Размер шрифта
-
+

Непредсказуемая погода. Искусство в чрезвычайной ситуации - стр. 12

Несмотря на то что Мартин была лет на десять старше других обитателей, она чувствовала себя как дома в этом месте, где царили дух экспериментаторства и монастырской дисциплины, «юмор, бесконечные возможности и безудержная свобода». На известной фотографии мы видим ее в компании, включающей среди прочих Индиану и Келли, которая расположилась на крыше с кофе и сигаретами на фоне небоскребов финансового района; с ними маленький мальчик и собака. Улыбаясь, она сидит на самом краю крыши, засунув руки в карманы пальто, и как будто присматривает за остальными.

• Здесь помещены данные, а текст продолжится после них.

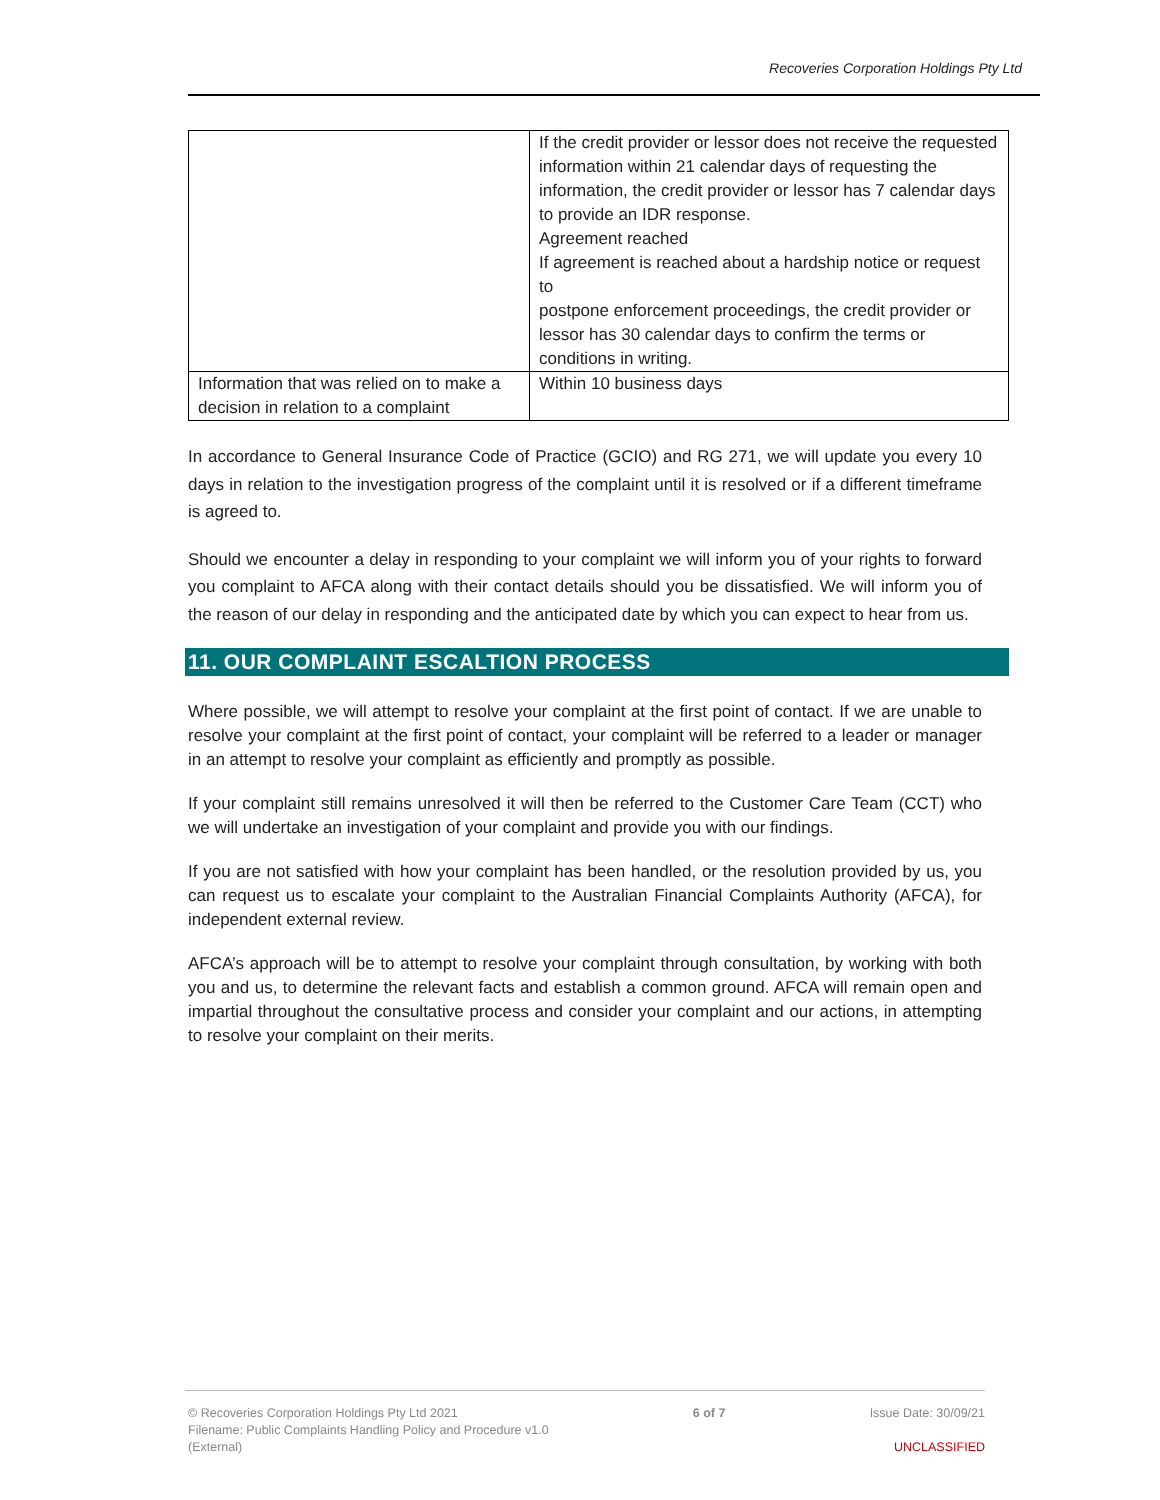Recoveries Corporation Holdings Pty Ltd
| | If the credit provider or lessor does not receive the requested information within 21 calendar days of requesting the information, the credit provider or lessor has 7 calendar days to provide an IDR response. Agreement reached If agreement is reached about a hardship notice or request to postpone enforcement proceedings, the credit provider or lessor has 30 calendar days to confirm the terms or conditions in writing. |
| Information that was relied on to make a decision in relation to a complaint | Within 10 business days |
In accordance to General Insurance Code of Practice (GCIO) and RG 271, we will update you every 10 days in relation to the investigation progress of the complaint until it is resolved or if a different timeframe is agreed to.
Should we encounter a delay in responding to your complaint we will inform you of your rights to forward you complaint to AFCA along with their contact details should you be dissatisfied. We will inform you of the reason of our delay in responding and the anticipated date by which you can expect to hear from us.
11. OUR COMPLAINT ESCALTION PROCESS
Where possible, we will attempt to resolve your complaint at the first point of contact. If we are unable to resolve your complaint at the first point of contact, your complaint will be referred to a leader or manager in an attempt to resolve your complaint as efficiently and promptly as possible.
If your complaint still remains unresolved it will then be referred to the Customer Care Team (CCT) who we will undertake an investigation of your complaint and provide you with our findings.
If you are not satisfied with how your complaint has been handled, or the resolution provided by us, you can request us to escalate your complaint to the Australian Financial Complaints Authority (AFCA), for independent external review.
AFCA’s approach will be to attempt to resolve your complaint through consultation, by working with both you and us, to determine the relevant facts and establish a common ground. AFCA will remain open and impartial throughout the consultative process and consider your complaint and our actions, in attempting to resolve your complaint on their merits.
© Recoveries Corporation Holdings Pty Ltd 2021
Filename: Public Complaints Handling Policy and Procedure v1.0
(External)
6 of 7 Issue Date: 30/09/21
UNCLASSIFIED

Первой ее резиденцией на Слип стал чердак бывшей парусной мастерской, около тридцати метров в длину, без горячей воды, со щелями между стенами и высоким потолком. В этом холодном помещении всё более строгие геометрические абстракции Мартин – упорядоченные пятна, квадраты и треугольники темных тонов – превратились в повторяющиеся паттерны сетки. Эти новые работы стали экспонироваться и восприниматься в контексте зарождающегося минимализма, хотя сама Мартин относила себя к абстрактным экспрессионистам, ее темой было чувство – просто анонимное и неприкрашенное.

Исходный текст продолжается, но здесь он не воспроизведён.